Di masa tuanya pada tahun 1910 (pada umur 83 tahun), karena ketidakharmonisan rumah tangganya terutama dengan istrinya dan anak-anaknya membuat Tolstoy dan Alexandra (anaknya) meninggalkan rumah dan naik kereta tanpa tujuan yang jelas. Dalam perjalanan di stasiun di Astapovo, Tolstoy meninggal karena kedinginan. Pada waktu pemakamannya, ribuan petani memadati jalan untuk mengantarnya.
Pengikut Tolstoy berkembang baik di Russia maupun di luar negeri. Kota kelahirannya banyak diziarahi. Pemerintah komunis pada zaman Uni Soviet tetap membiarkan aktivitas para pengikutnya. Namun demikian, gereja Russia tetap memusuhinya.
Mati tanpa Cinta
Salah satu buah pemikiran Tolstoy adalah tentang cinta dan kebahagiaan. Kutipan terkenalnya, "Hidup adalah soal cinta; tanpa cinta, hidup akan mati," yang menjadi refleksi penting tentang makna hidup yang sesungguhnya.

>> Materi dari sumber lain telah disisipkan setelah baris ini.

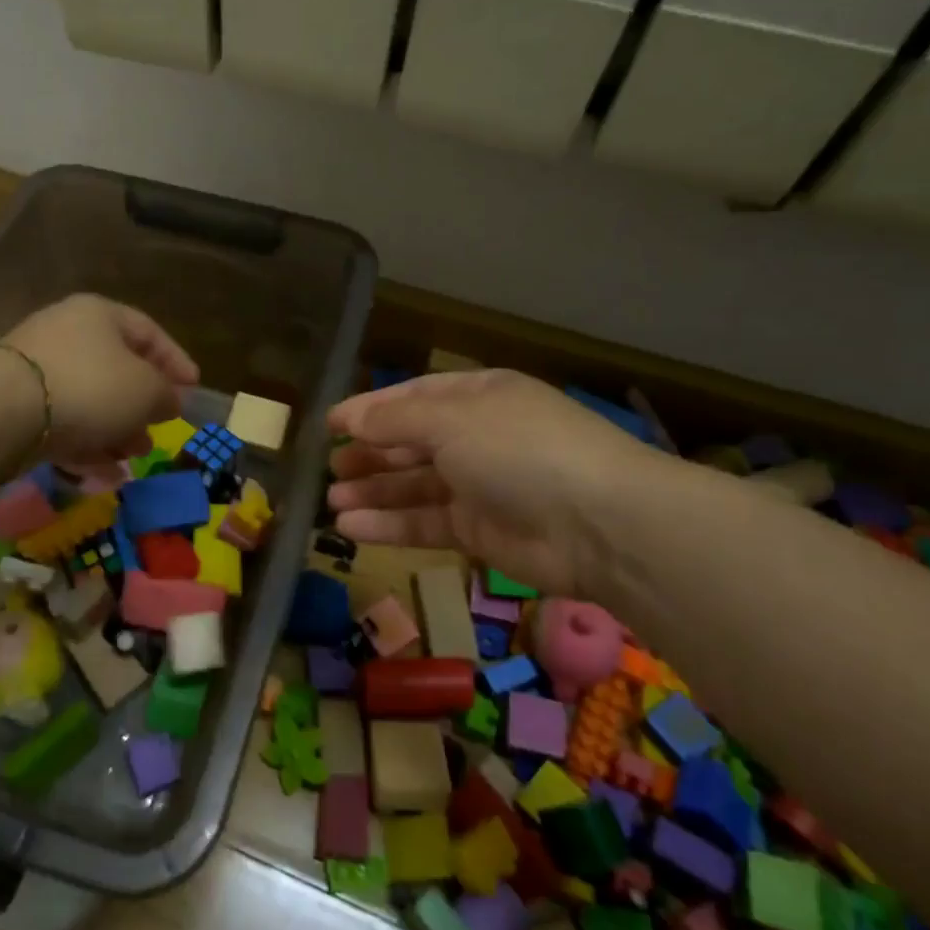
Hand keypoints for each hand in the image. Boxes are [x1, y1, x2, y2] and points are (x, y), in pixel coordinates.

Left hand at [1, 295, 198, 468]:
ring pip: (89, 400)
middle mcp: (66, 334)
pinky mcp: (16, 406)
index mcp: (99, 315)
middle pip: (116, 368)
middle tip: (159, 427)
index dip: (175, 360)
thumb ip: (165, 394)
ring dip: (116, 429)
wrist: (4, 411)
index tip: (194, 388)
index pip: (148, 332)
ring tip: (133, 455)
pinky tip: (104, 473)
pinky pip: (62, 423)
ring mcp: (36, 370)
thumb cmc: (90, 386)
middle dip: (142, 404)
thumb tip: (168, 400)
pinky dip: (86, 445)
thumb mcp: (146, 390)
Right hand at [326, 370, 668, 597]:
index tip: (330, 424)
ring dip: (373, 492)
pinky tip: (350, 528)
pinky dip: (389, 525)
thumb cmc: (519, 449)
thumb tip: (348, 418)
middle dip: (370, 454)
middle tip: (330, 468)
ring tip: (331, 500)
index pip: (413, 398)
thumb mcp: (450, 420)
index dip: (371, 409)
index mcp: (477, 397)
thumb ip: (393, 421)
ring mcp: (480, 487)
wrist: (599, 524)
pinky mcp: (480, 532)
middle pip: (412, 443)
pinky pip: (425, 523)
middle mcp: (478, 437)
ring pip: (414, 486)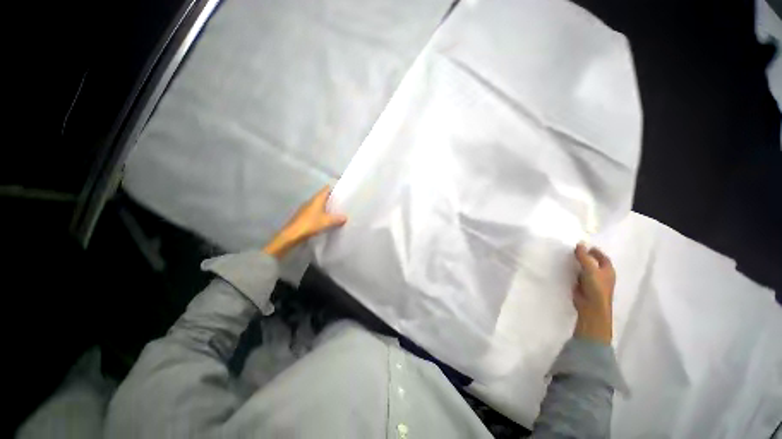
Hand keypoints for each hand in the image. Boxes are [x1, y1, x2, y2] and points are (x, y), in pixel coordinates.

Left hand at [263, 186, 346, 258]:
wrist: (292, 234)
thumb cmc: (310, 224)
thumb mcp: (327, 222)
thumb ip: (337, 219)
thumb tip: (345, 217)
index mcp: (317, 199)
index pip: (326, 189)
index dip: (334, 189)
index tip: (343, 191)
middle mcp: (311, 201)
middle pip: (323, 196)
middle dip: (332, 199)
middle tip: (342, 203)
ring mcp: (306, 208)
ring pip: (319, 204)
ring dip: (326, 207)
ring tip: (336, 211)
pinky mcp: (303, 215)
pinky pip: (315, 211)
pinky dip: (321, 213)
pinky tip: (326, 219)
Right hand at [572, 243, 614, 344]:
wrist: (591, 306)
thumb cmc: (596, 287)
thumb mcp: (590, 269)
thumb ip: (584, 256)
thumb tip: (579, 243)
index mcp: (608, 270)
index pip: (602, 257)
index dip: (594, 251)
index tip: (583, 245)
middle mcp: (601, 275)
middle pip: (593, 262)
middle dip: (585, 256)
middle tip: (572, 250)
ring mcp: (592, 281)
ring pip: (585, 269)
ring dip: (578, 264)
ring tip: (567, 257)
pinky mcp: (583, 286)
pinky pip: (578, 275)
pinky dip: (573, 271)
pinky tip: (566, 268)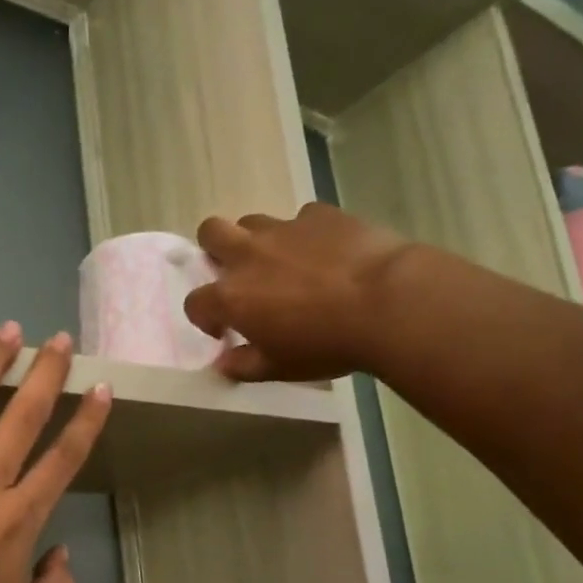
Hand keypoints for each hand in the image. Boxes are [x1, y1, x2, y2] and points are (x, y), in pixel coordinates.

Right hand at [183, 205, 408, 381]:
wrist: (387, 302)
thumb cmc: (326, 344)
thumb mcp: (280, 368)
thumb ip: (244, 365)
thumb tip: (223, 363)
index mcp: (232, 296)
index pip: (195, 302)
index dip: (205, 317)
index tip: (224, 330)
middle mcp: (248, 255)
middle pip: (210, 232)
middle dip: (214, 249)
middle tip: (238, 273)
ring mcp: (284, 229)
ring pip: (253, 221)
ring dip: (257, 240)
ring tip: (283, 263)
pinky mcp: (320, 215)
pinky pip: (302, 218)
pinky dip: (306, 234)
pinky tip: (327, 252)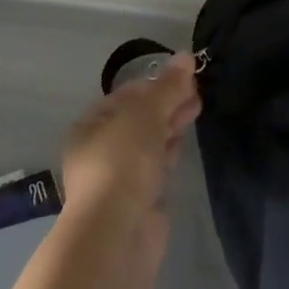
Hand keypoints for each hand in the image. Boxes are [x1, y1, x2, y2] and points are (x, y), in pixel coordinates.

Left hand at [60, 55, 201, 237]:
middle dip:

Dalam karya-karyanya, seperti "Anna Karenina" dan "War and Peace", Tolstoy menggambarkan cinta sebagai kekuatan yang menggerakkan manusia. Ia percaya bahwa cinta adalah elemen esensial yang memberikan makna dan tujuan hidup. Tanpa cinta, hidup kehilangan kehangatan, layaknya tanaman yang layu tanpa sinar matahari.
Tolstoy sering kali mengaitkan cinta dengan kebahagiaan. Ia berpendapat bahwa kebahagiaan sejati tidak dapat dicapai tanpa cinta. Dalam "The Kreutzer Sonata", ia mengeksplorasi konflik cinta dan nafsu, dan menunjukkan bahwa cinta yang murni adalah kunci kedamaian batin.
Tolstoy sendiri menjalani kehidupan yang penuh perjuangan emosional, terutama dalam pernikahannya dengan istrinya. Namun, pergumulannya ini memperkuat keyakinannya akan pentingnya cinta dalam menjaga keberlangsungan hidup. Pada masa tuanya, ia bahkan meninggalkan kekayaannya untuk hidup sederhana dan mengabdikan diri pada prinsip cinta universal.
Kita mengalami dan menyaksikan bahwa dalam dunia yang semakin terhubung secara digital, banyak orang merasakan kekosongan emosional. Data Pew Research Center menunjukkan bahwa lebih dari 40% orang dewasa merasa kesepian walaupun memiliki akses yang tidak terbatas ke media sosial.
Dengannya pesan Tolstoy menjadi pengingat bahwa cinta sejati hanya dapat ditemukan melalui hubungan yang tulus, bukan melalui layar ponsel dan media sosial.